## Extracted text:
++++
Skip to content

Extraction process

Extraction process

COCONUT provides the data as MongoDB dump. The database contains the data in several parts. The largest part is in sourceNaturalProducts. We have exported this as json for better processing. Using a self created schema, we set up several rules to transform the json data into RDF data. For the transformation we used eccenca corporate memory

The schema can be found at https://coconutKG.aksw.org/dataset/index.html

Schema creation process

Some properties occur multiple times in a original Coconut record. This is probably due to the fact that Coconut has been created from multiple datasets. We decided not to transfer these duplications into our ontology, as far as they are visible to us. We used the command line tool jq to verify the duplicates. For example to validate if there is no simpleInchi and inchi which doesn't share the same information we used: jq 'select(.simpleInchi != .uniqueNaturalProduct.inchi)' sourceNaturalProduct.jsonl

List of duplicates:

  • $oid and $oid

  • totalAtomNumber and total_atom_number

  • simpleInchi and inchi

  • simpleInchiKey and inchikey

We have decided to merge citation and citationDOI to citationDOI.
++++
## Information shown:
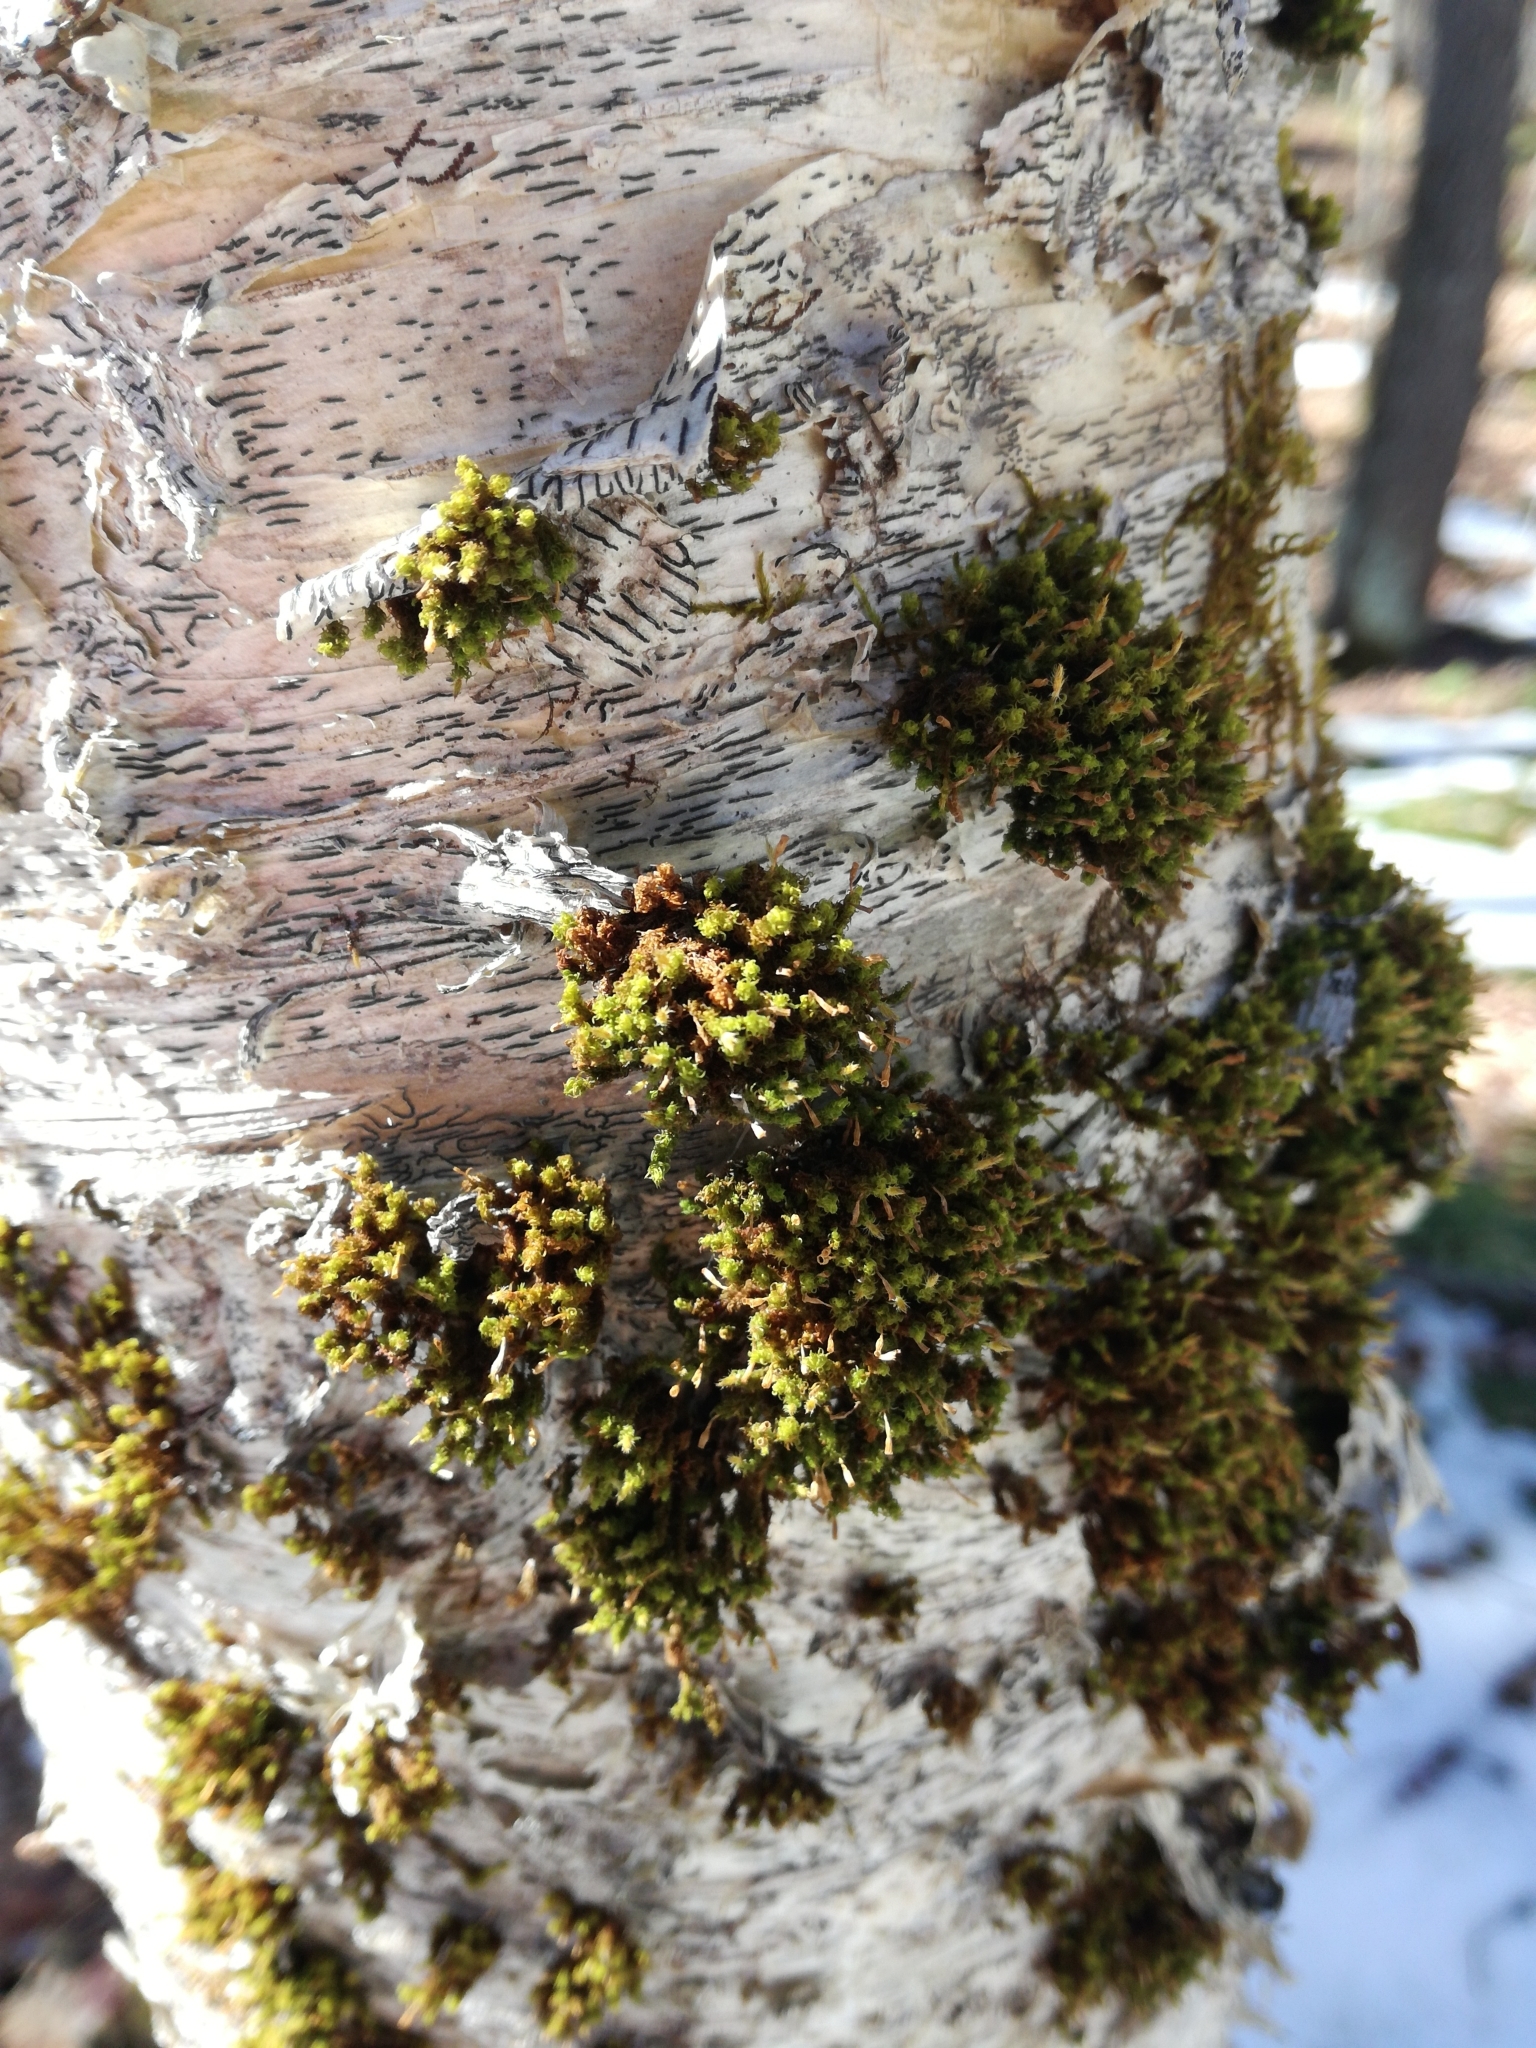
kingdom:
++++
## Stated problem:
Rewrite the passage of the COCONUT extraction page starting with "Some properties occur" and going on through "citationDOI to citationDOI.", putting "knowledge graph" wherever "ontology" appears.

## Complete response:
Some properties occur multiple times in a original Coconut record. This is probably due to the fact that Coconut has been created from multiple datasets. We decided not to transfer these duplications into our knowledge graph, as far as they are visible to us. We used the command line tool jq to verify the duplicates. For example to validate if there is no simpleInchi and inchi which doesn't share the same information we used: jq 'select(.simpleInchi != .uniqueNaturalProduct.inchi)' sourceNaturalProduct.jsonl

List of duplicates:

  • $oid and $oid

  • totalAtomNumber and total_atom_number

  • simpleInchi and inchi

  • simpleInchiKey and inchikey

We have decided to merge citation and citationDOI to citationDOI.